Document section.
==*==
The RHNA is a state required process for cities and counties to update the local housing elements of their general plan.  This update is mandated by state law (California Government Code § 65584.01), requiring the local Metropolitan Planning Organization (“MPO”) to analyze and predict the housing needs for each jurisdiction within its area for an eight-year planning period.  SCAG is the MPO for the region.

The intent of quantifying the anticipated housing needs for communities within the MPO is so local governments may use these estimates to better plan for the change in both housing demand and population over the planning period, such as changes in zoning to accommodate anticipated housing and job growth.  It also provides important planning information as to allocating civil resources (police, fire, schools, parks, etc.) that would also be impacted.

What is the status of the 6th Cycle RHNA?

SCAG first adopted the RHNA methodology in March of 2020 and prepared the draft RHNA allocation for all jurisdictions within its region.  SCAG distributed the draft allocation in September of 2020 and received 52 appeals related to 49 jurisdictions contesting their allocations.  The Cities of West Hollywood and Calipatria eventually withdrew their appeals.  A total of 8 days of appeal hearings were scheduled for the month of January 2021, and SCAG completed their final appeal hearing on January 25, 2021.  Of the 47 appeals, SCAG’s RHNA Appeals Board recommended partially granting the appeal for the County of Riverside and the City of Pico Rivera, by only partially reducing their RHNA allocation.  However, the reduced allocation for these two jurisdictions were proportionally reallocated to the rest of the region, as state law does not permit SCAG to reduce the overall regional allocation as determined by HCD.[5]   On February 16, 2021, the RHNA Subcommittee ratified the determination of all appeals and recommended the final allocation to the CEHD Committee.  At it’s February 23, 2021 meeting, the CEHD recommended adoption of the final RHNA allocation.  SCAG’s Regional Council will formally adopt the final allocation at its March 4, 2021 meeting.  The final RHNA plan will then be transmitted to HCD for final certification.

After adoption of the final RHNA allocation, all jurisdictions are required to update their Housing Element to plan for the required number of housing units outlined in the RHNA.  Housing Elements are required to be adopted by local governments and submitted to HCD no later than October 15, 2021.  Locally, the City of Los Angeles published their Notice of Preparation and Initial Study on January 13, 2021 related to the Housing Element update.  Written comments on Los Angeles’ housing update initial study were collected through February 15, 2021.  A draft of the new Housing Element is anticipated to be available in Spring 2021.  You can track status of Los Angeles’ housing element update here.
==*==
Stored data.
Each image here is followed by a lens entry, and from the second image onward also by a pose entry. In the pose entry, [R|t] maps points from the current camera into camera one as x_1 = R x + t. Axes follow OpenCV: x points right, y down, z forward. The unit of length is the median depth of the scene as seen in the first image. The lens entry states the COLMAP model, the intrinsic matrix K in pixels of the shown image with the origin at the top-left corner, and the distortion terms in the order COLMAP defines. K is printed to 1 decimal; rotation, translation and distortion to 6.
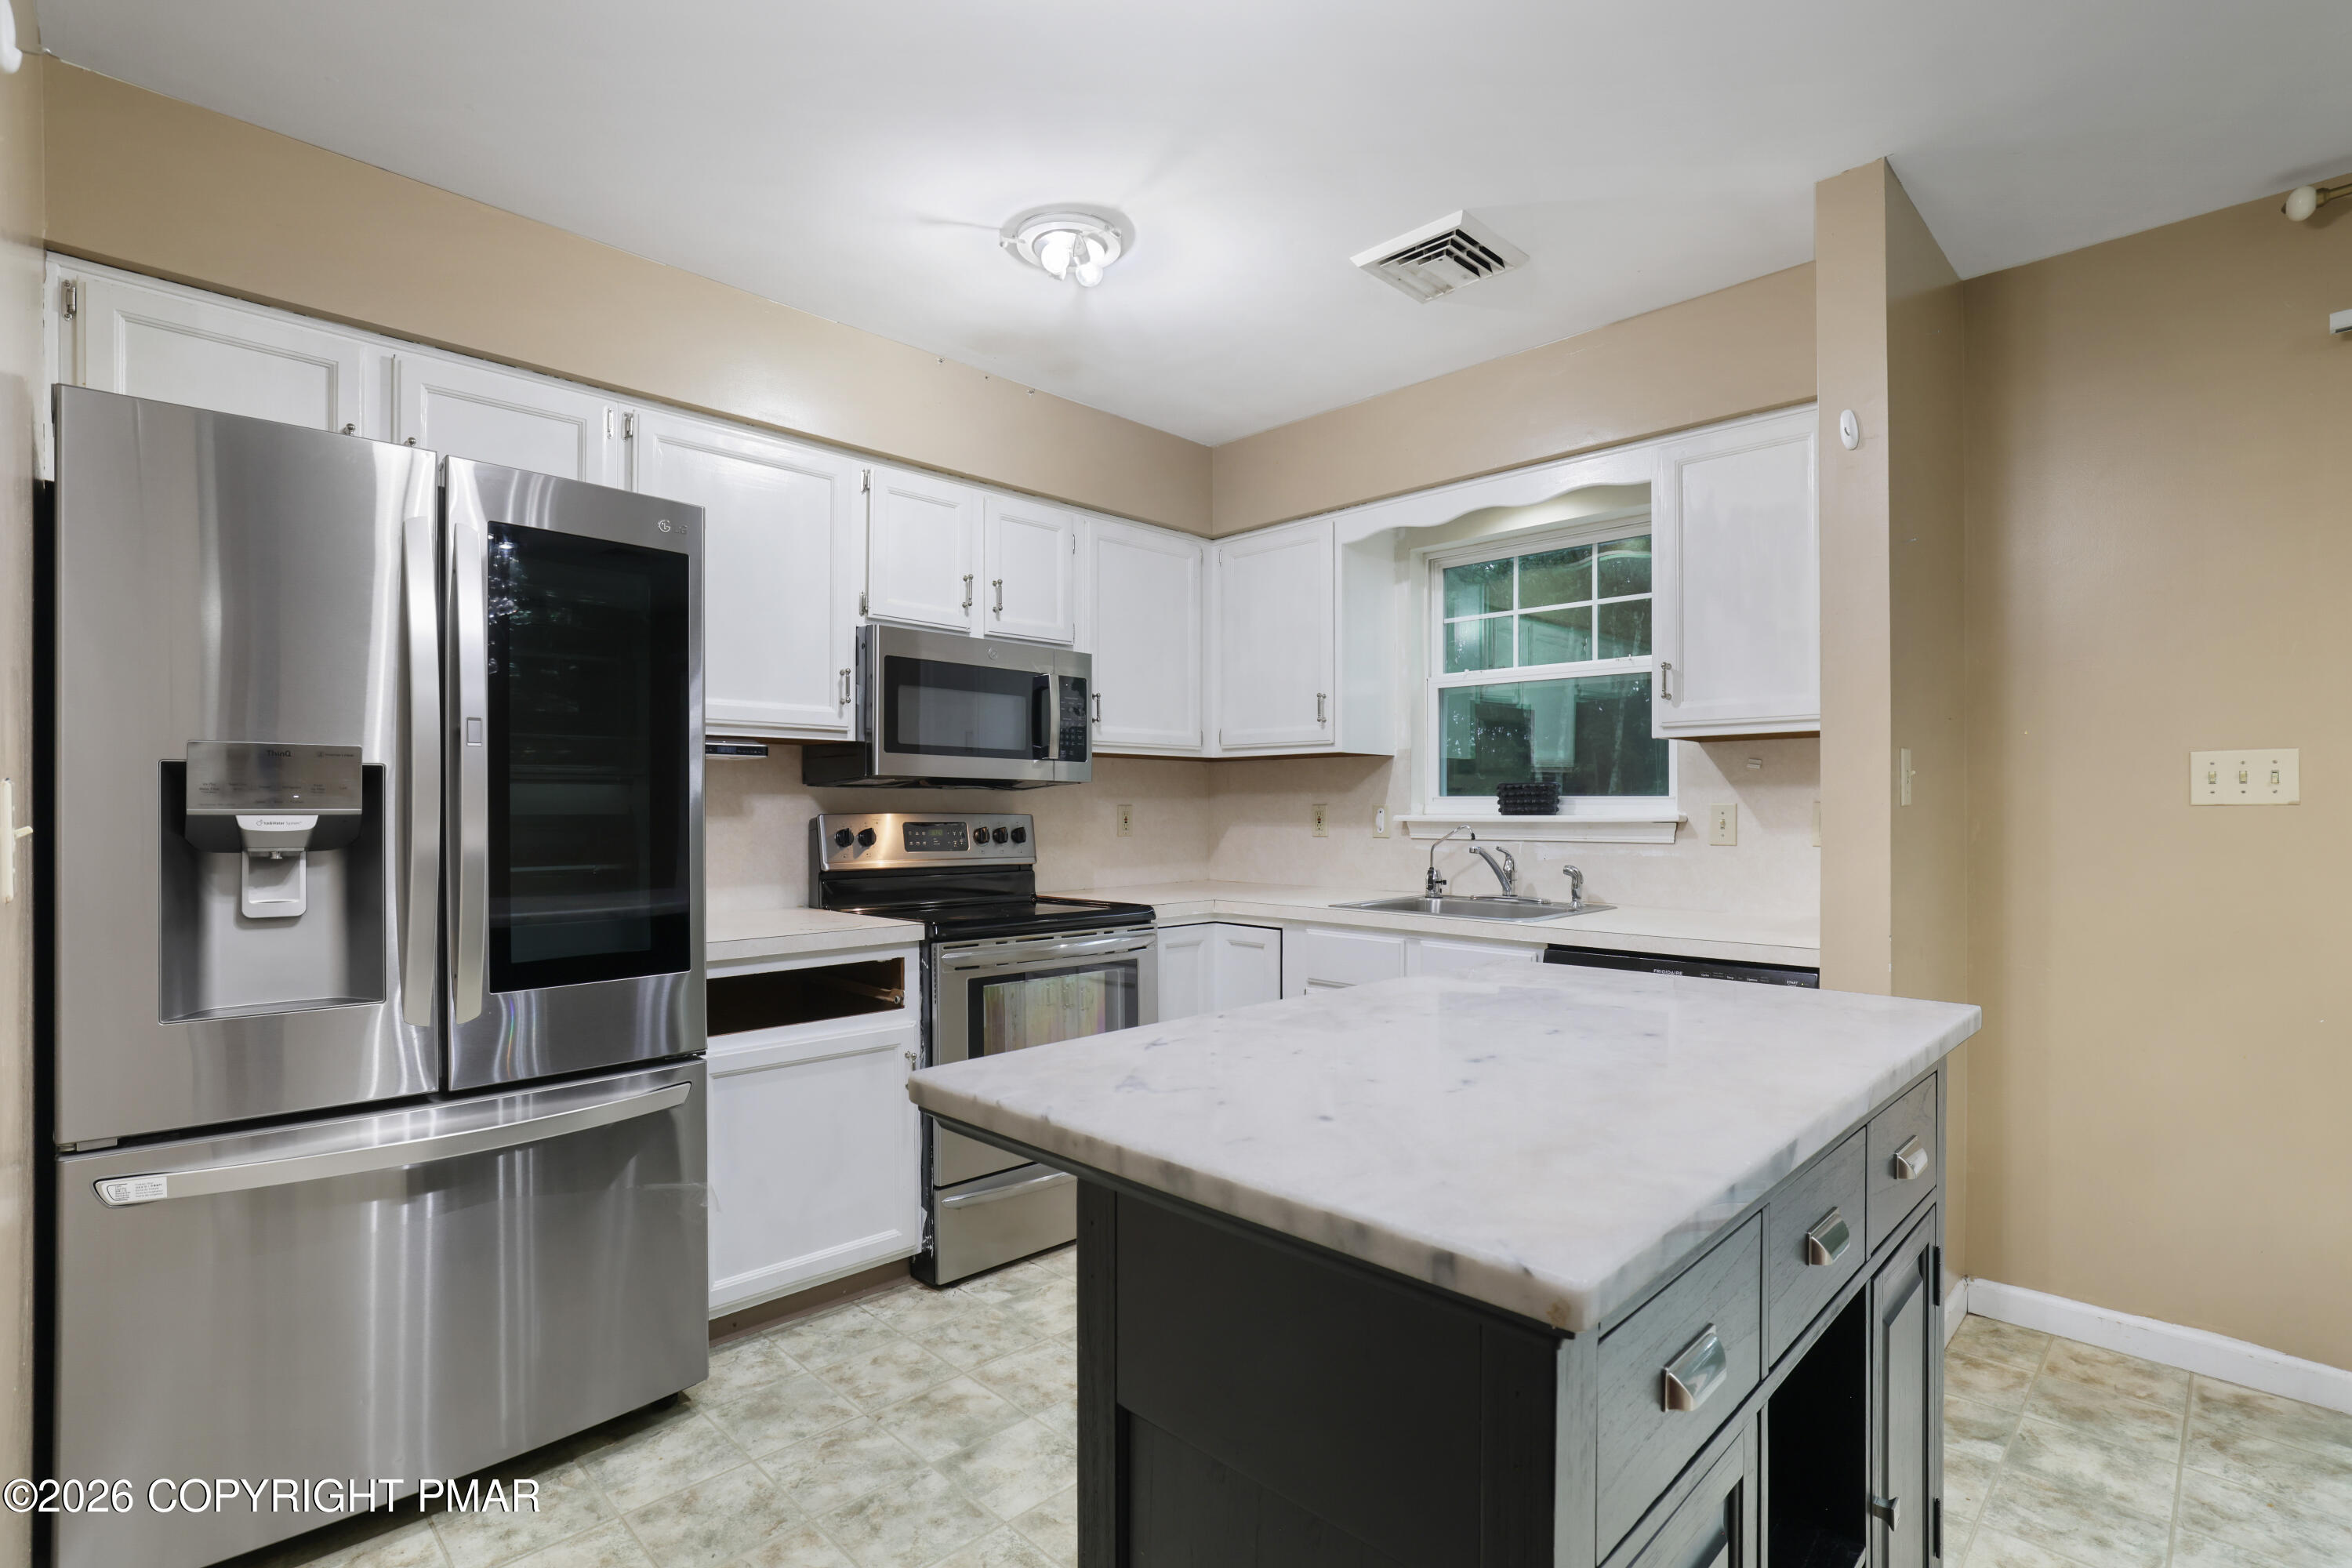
lens RADIAL K [[1121.5, 0, 1155.8], [0, 1121.5, 801.5], [0, 0, 1]] dist [-0.020548, 0.005117]
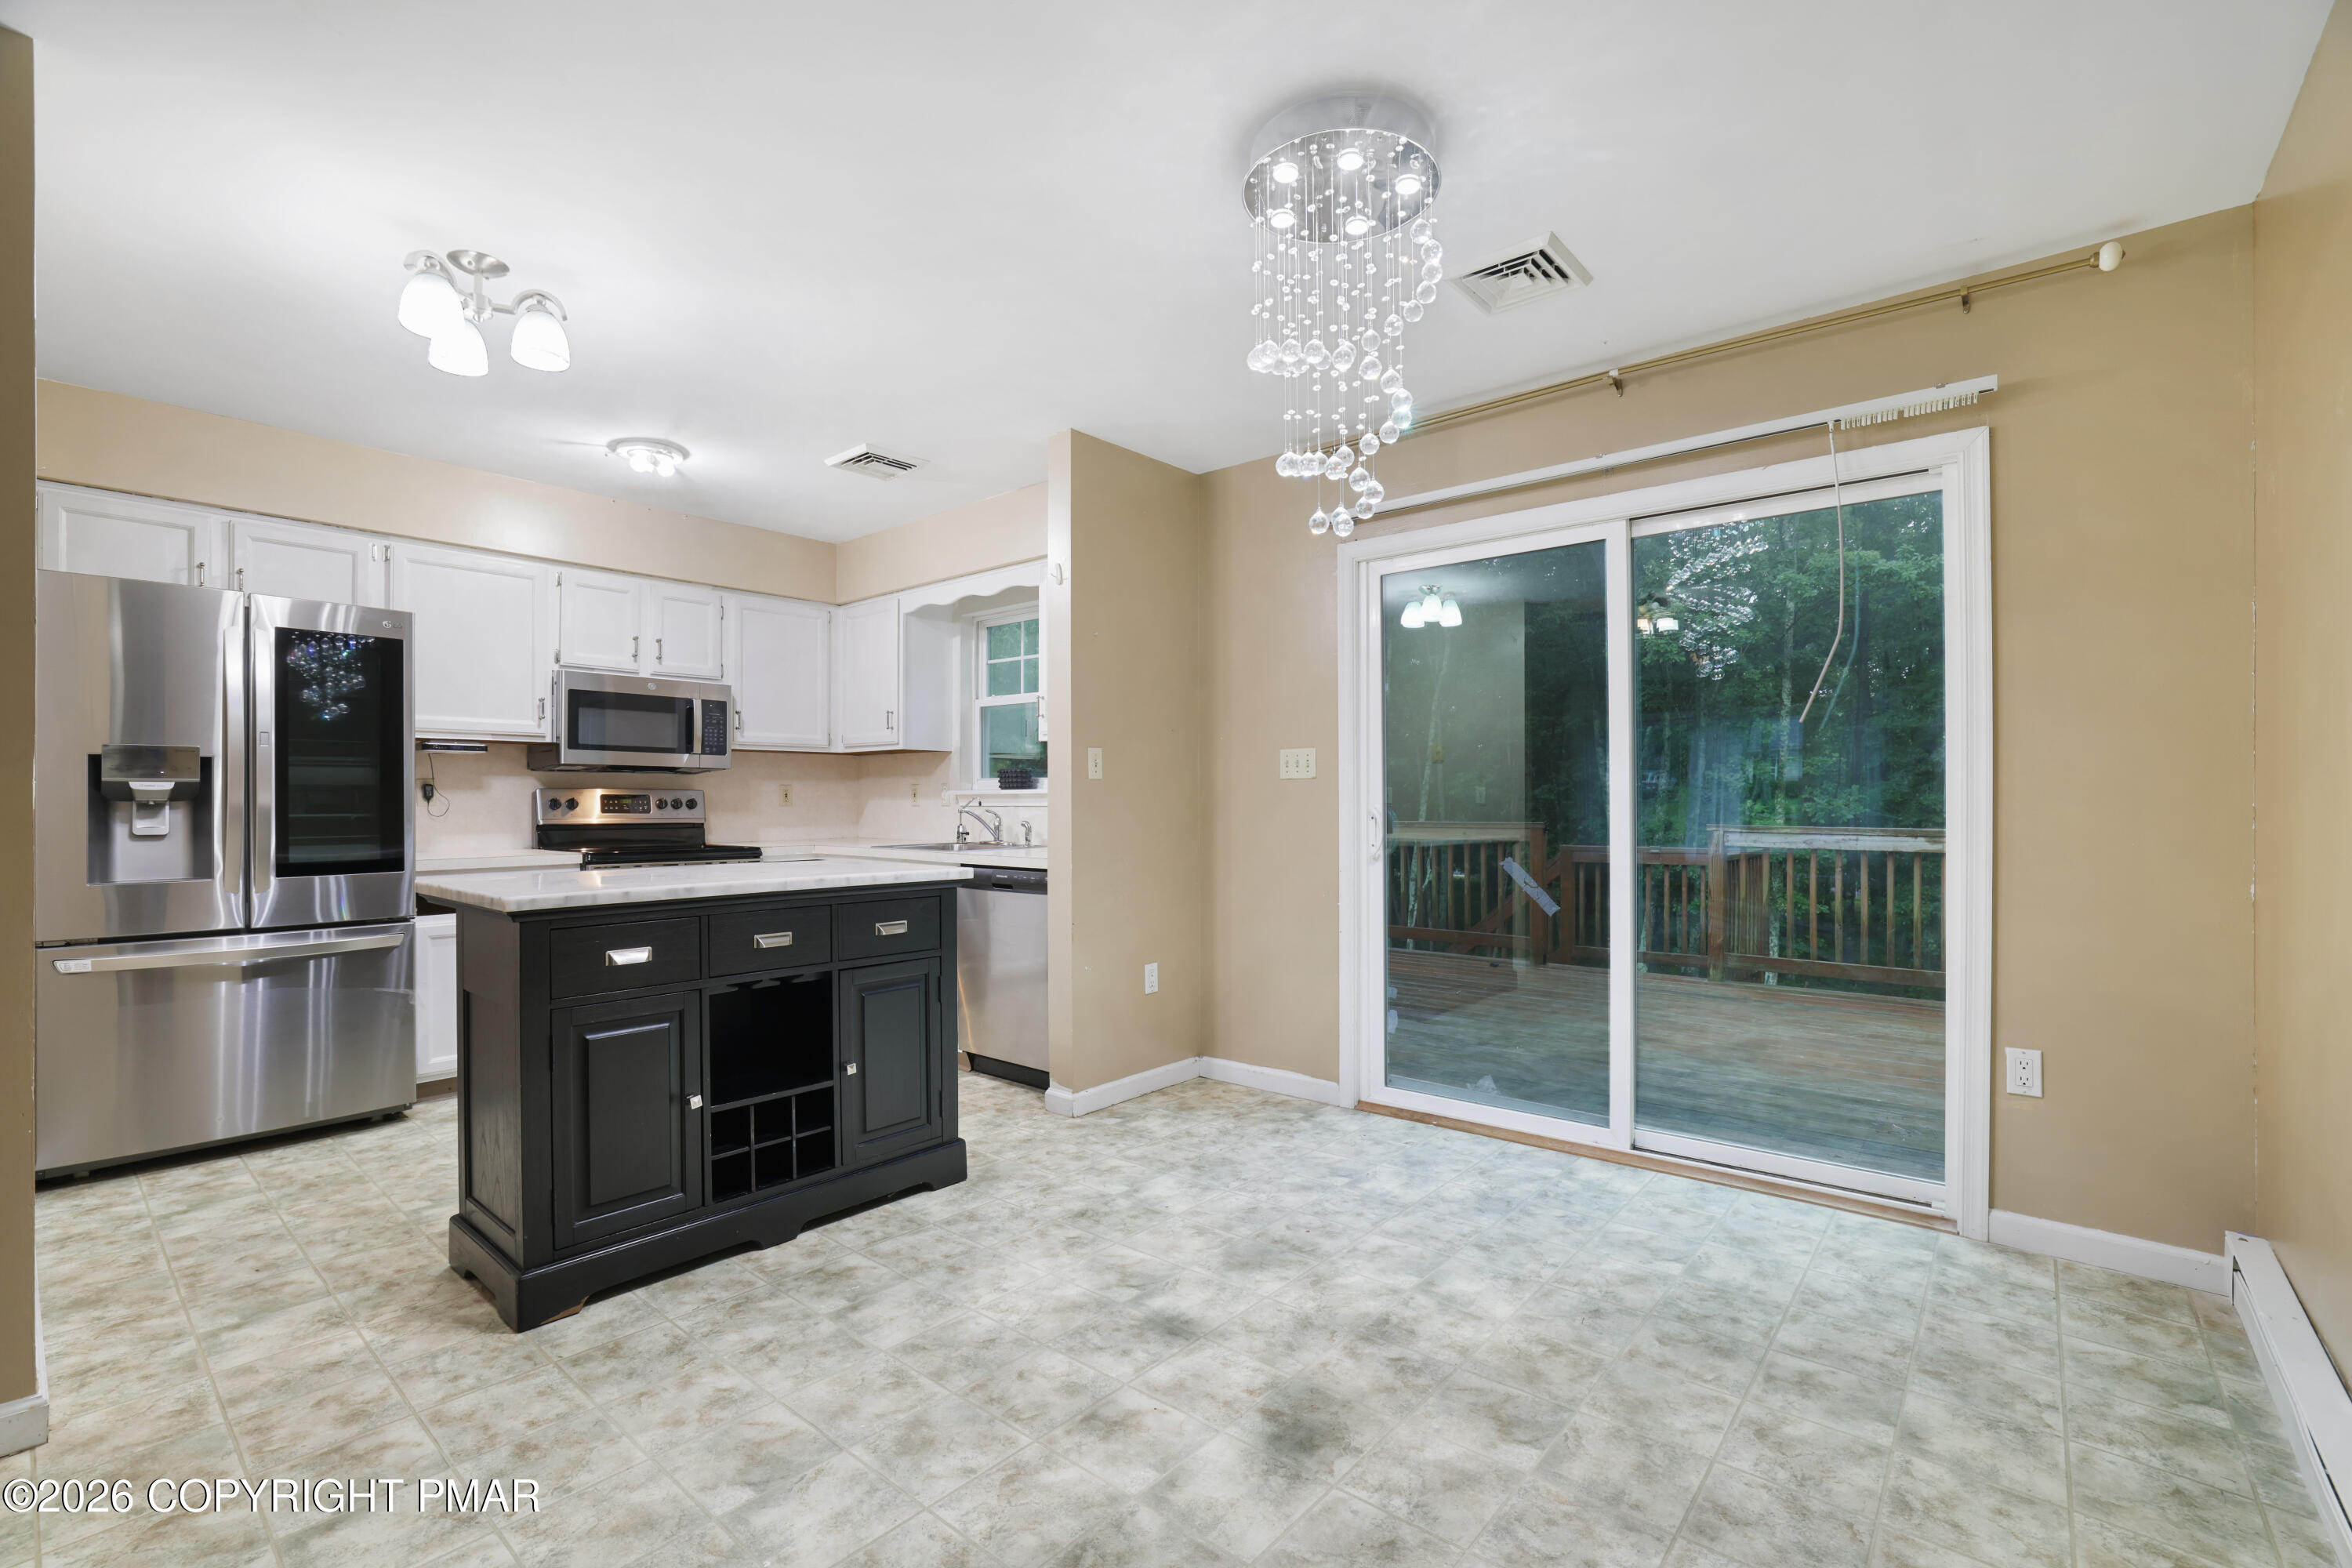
==*==
Tasks to carry out.
(A) In the RHNA passage, rewrite the stretch from "The intent of" through "6th Cycle RHNA?", changing "civil resources" to "public resources".
(B) According to the RHNA passage, on what date did SCAG complete its final appeal hearing?
The listing is separate material from the RHNA passage.

Exercise responses.
(A)
The intent of quantifying the anticipated housing needs for communities within the MPO is so local governments may use these estimates to better plan for the change in both housing demand and population over the planning period, such as changes in zoning to accommodate anticipated housing and job growth.  It also provides important planning information as to allocating public resources (police, fire, schools, parks, etc.) that would also be impacted.

What is the status of the 6th Cycle RHNA?

(B) January 25, 2021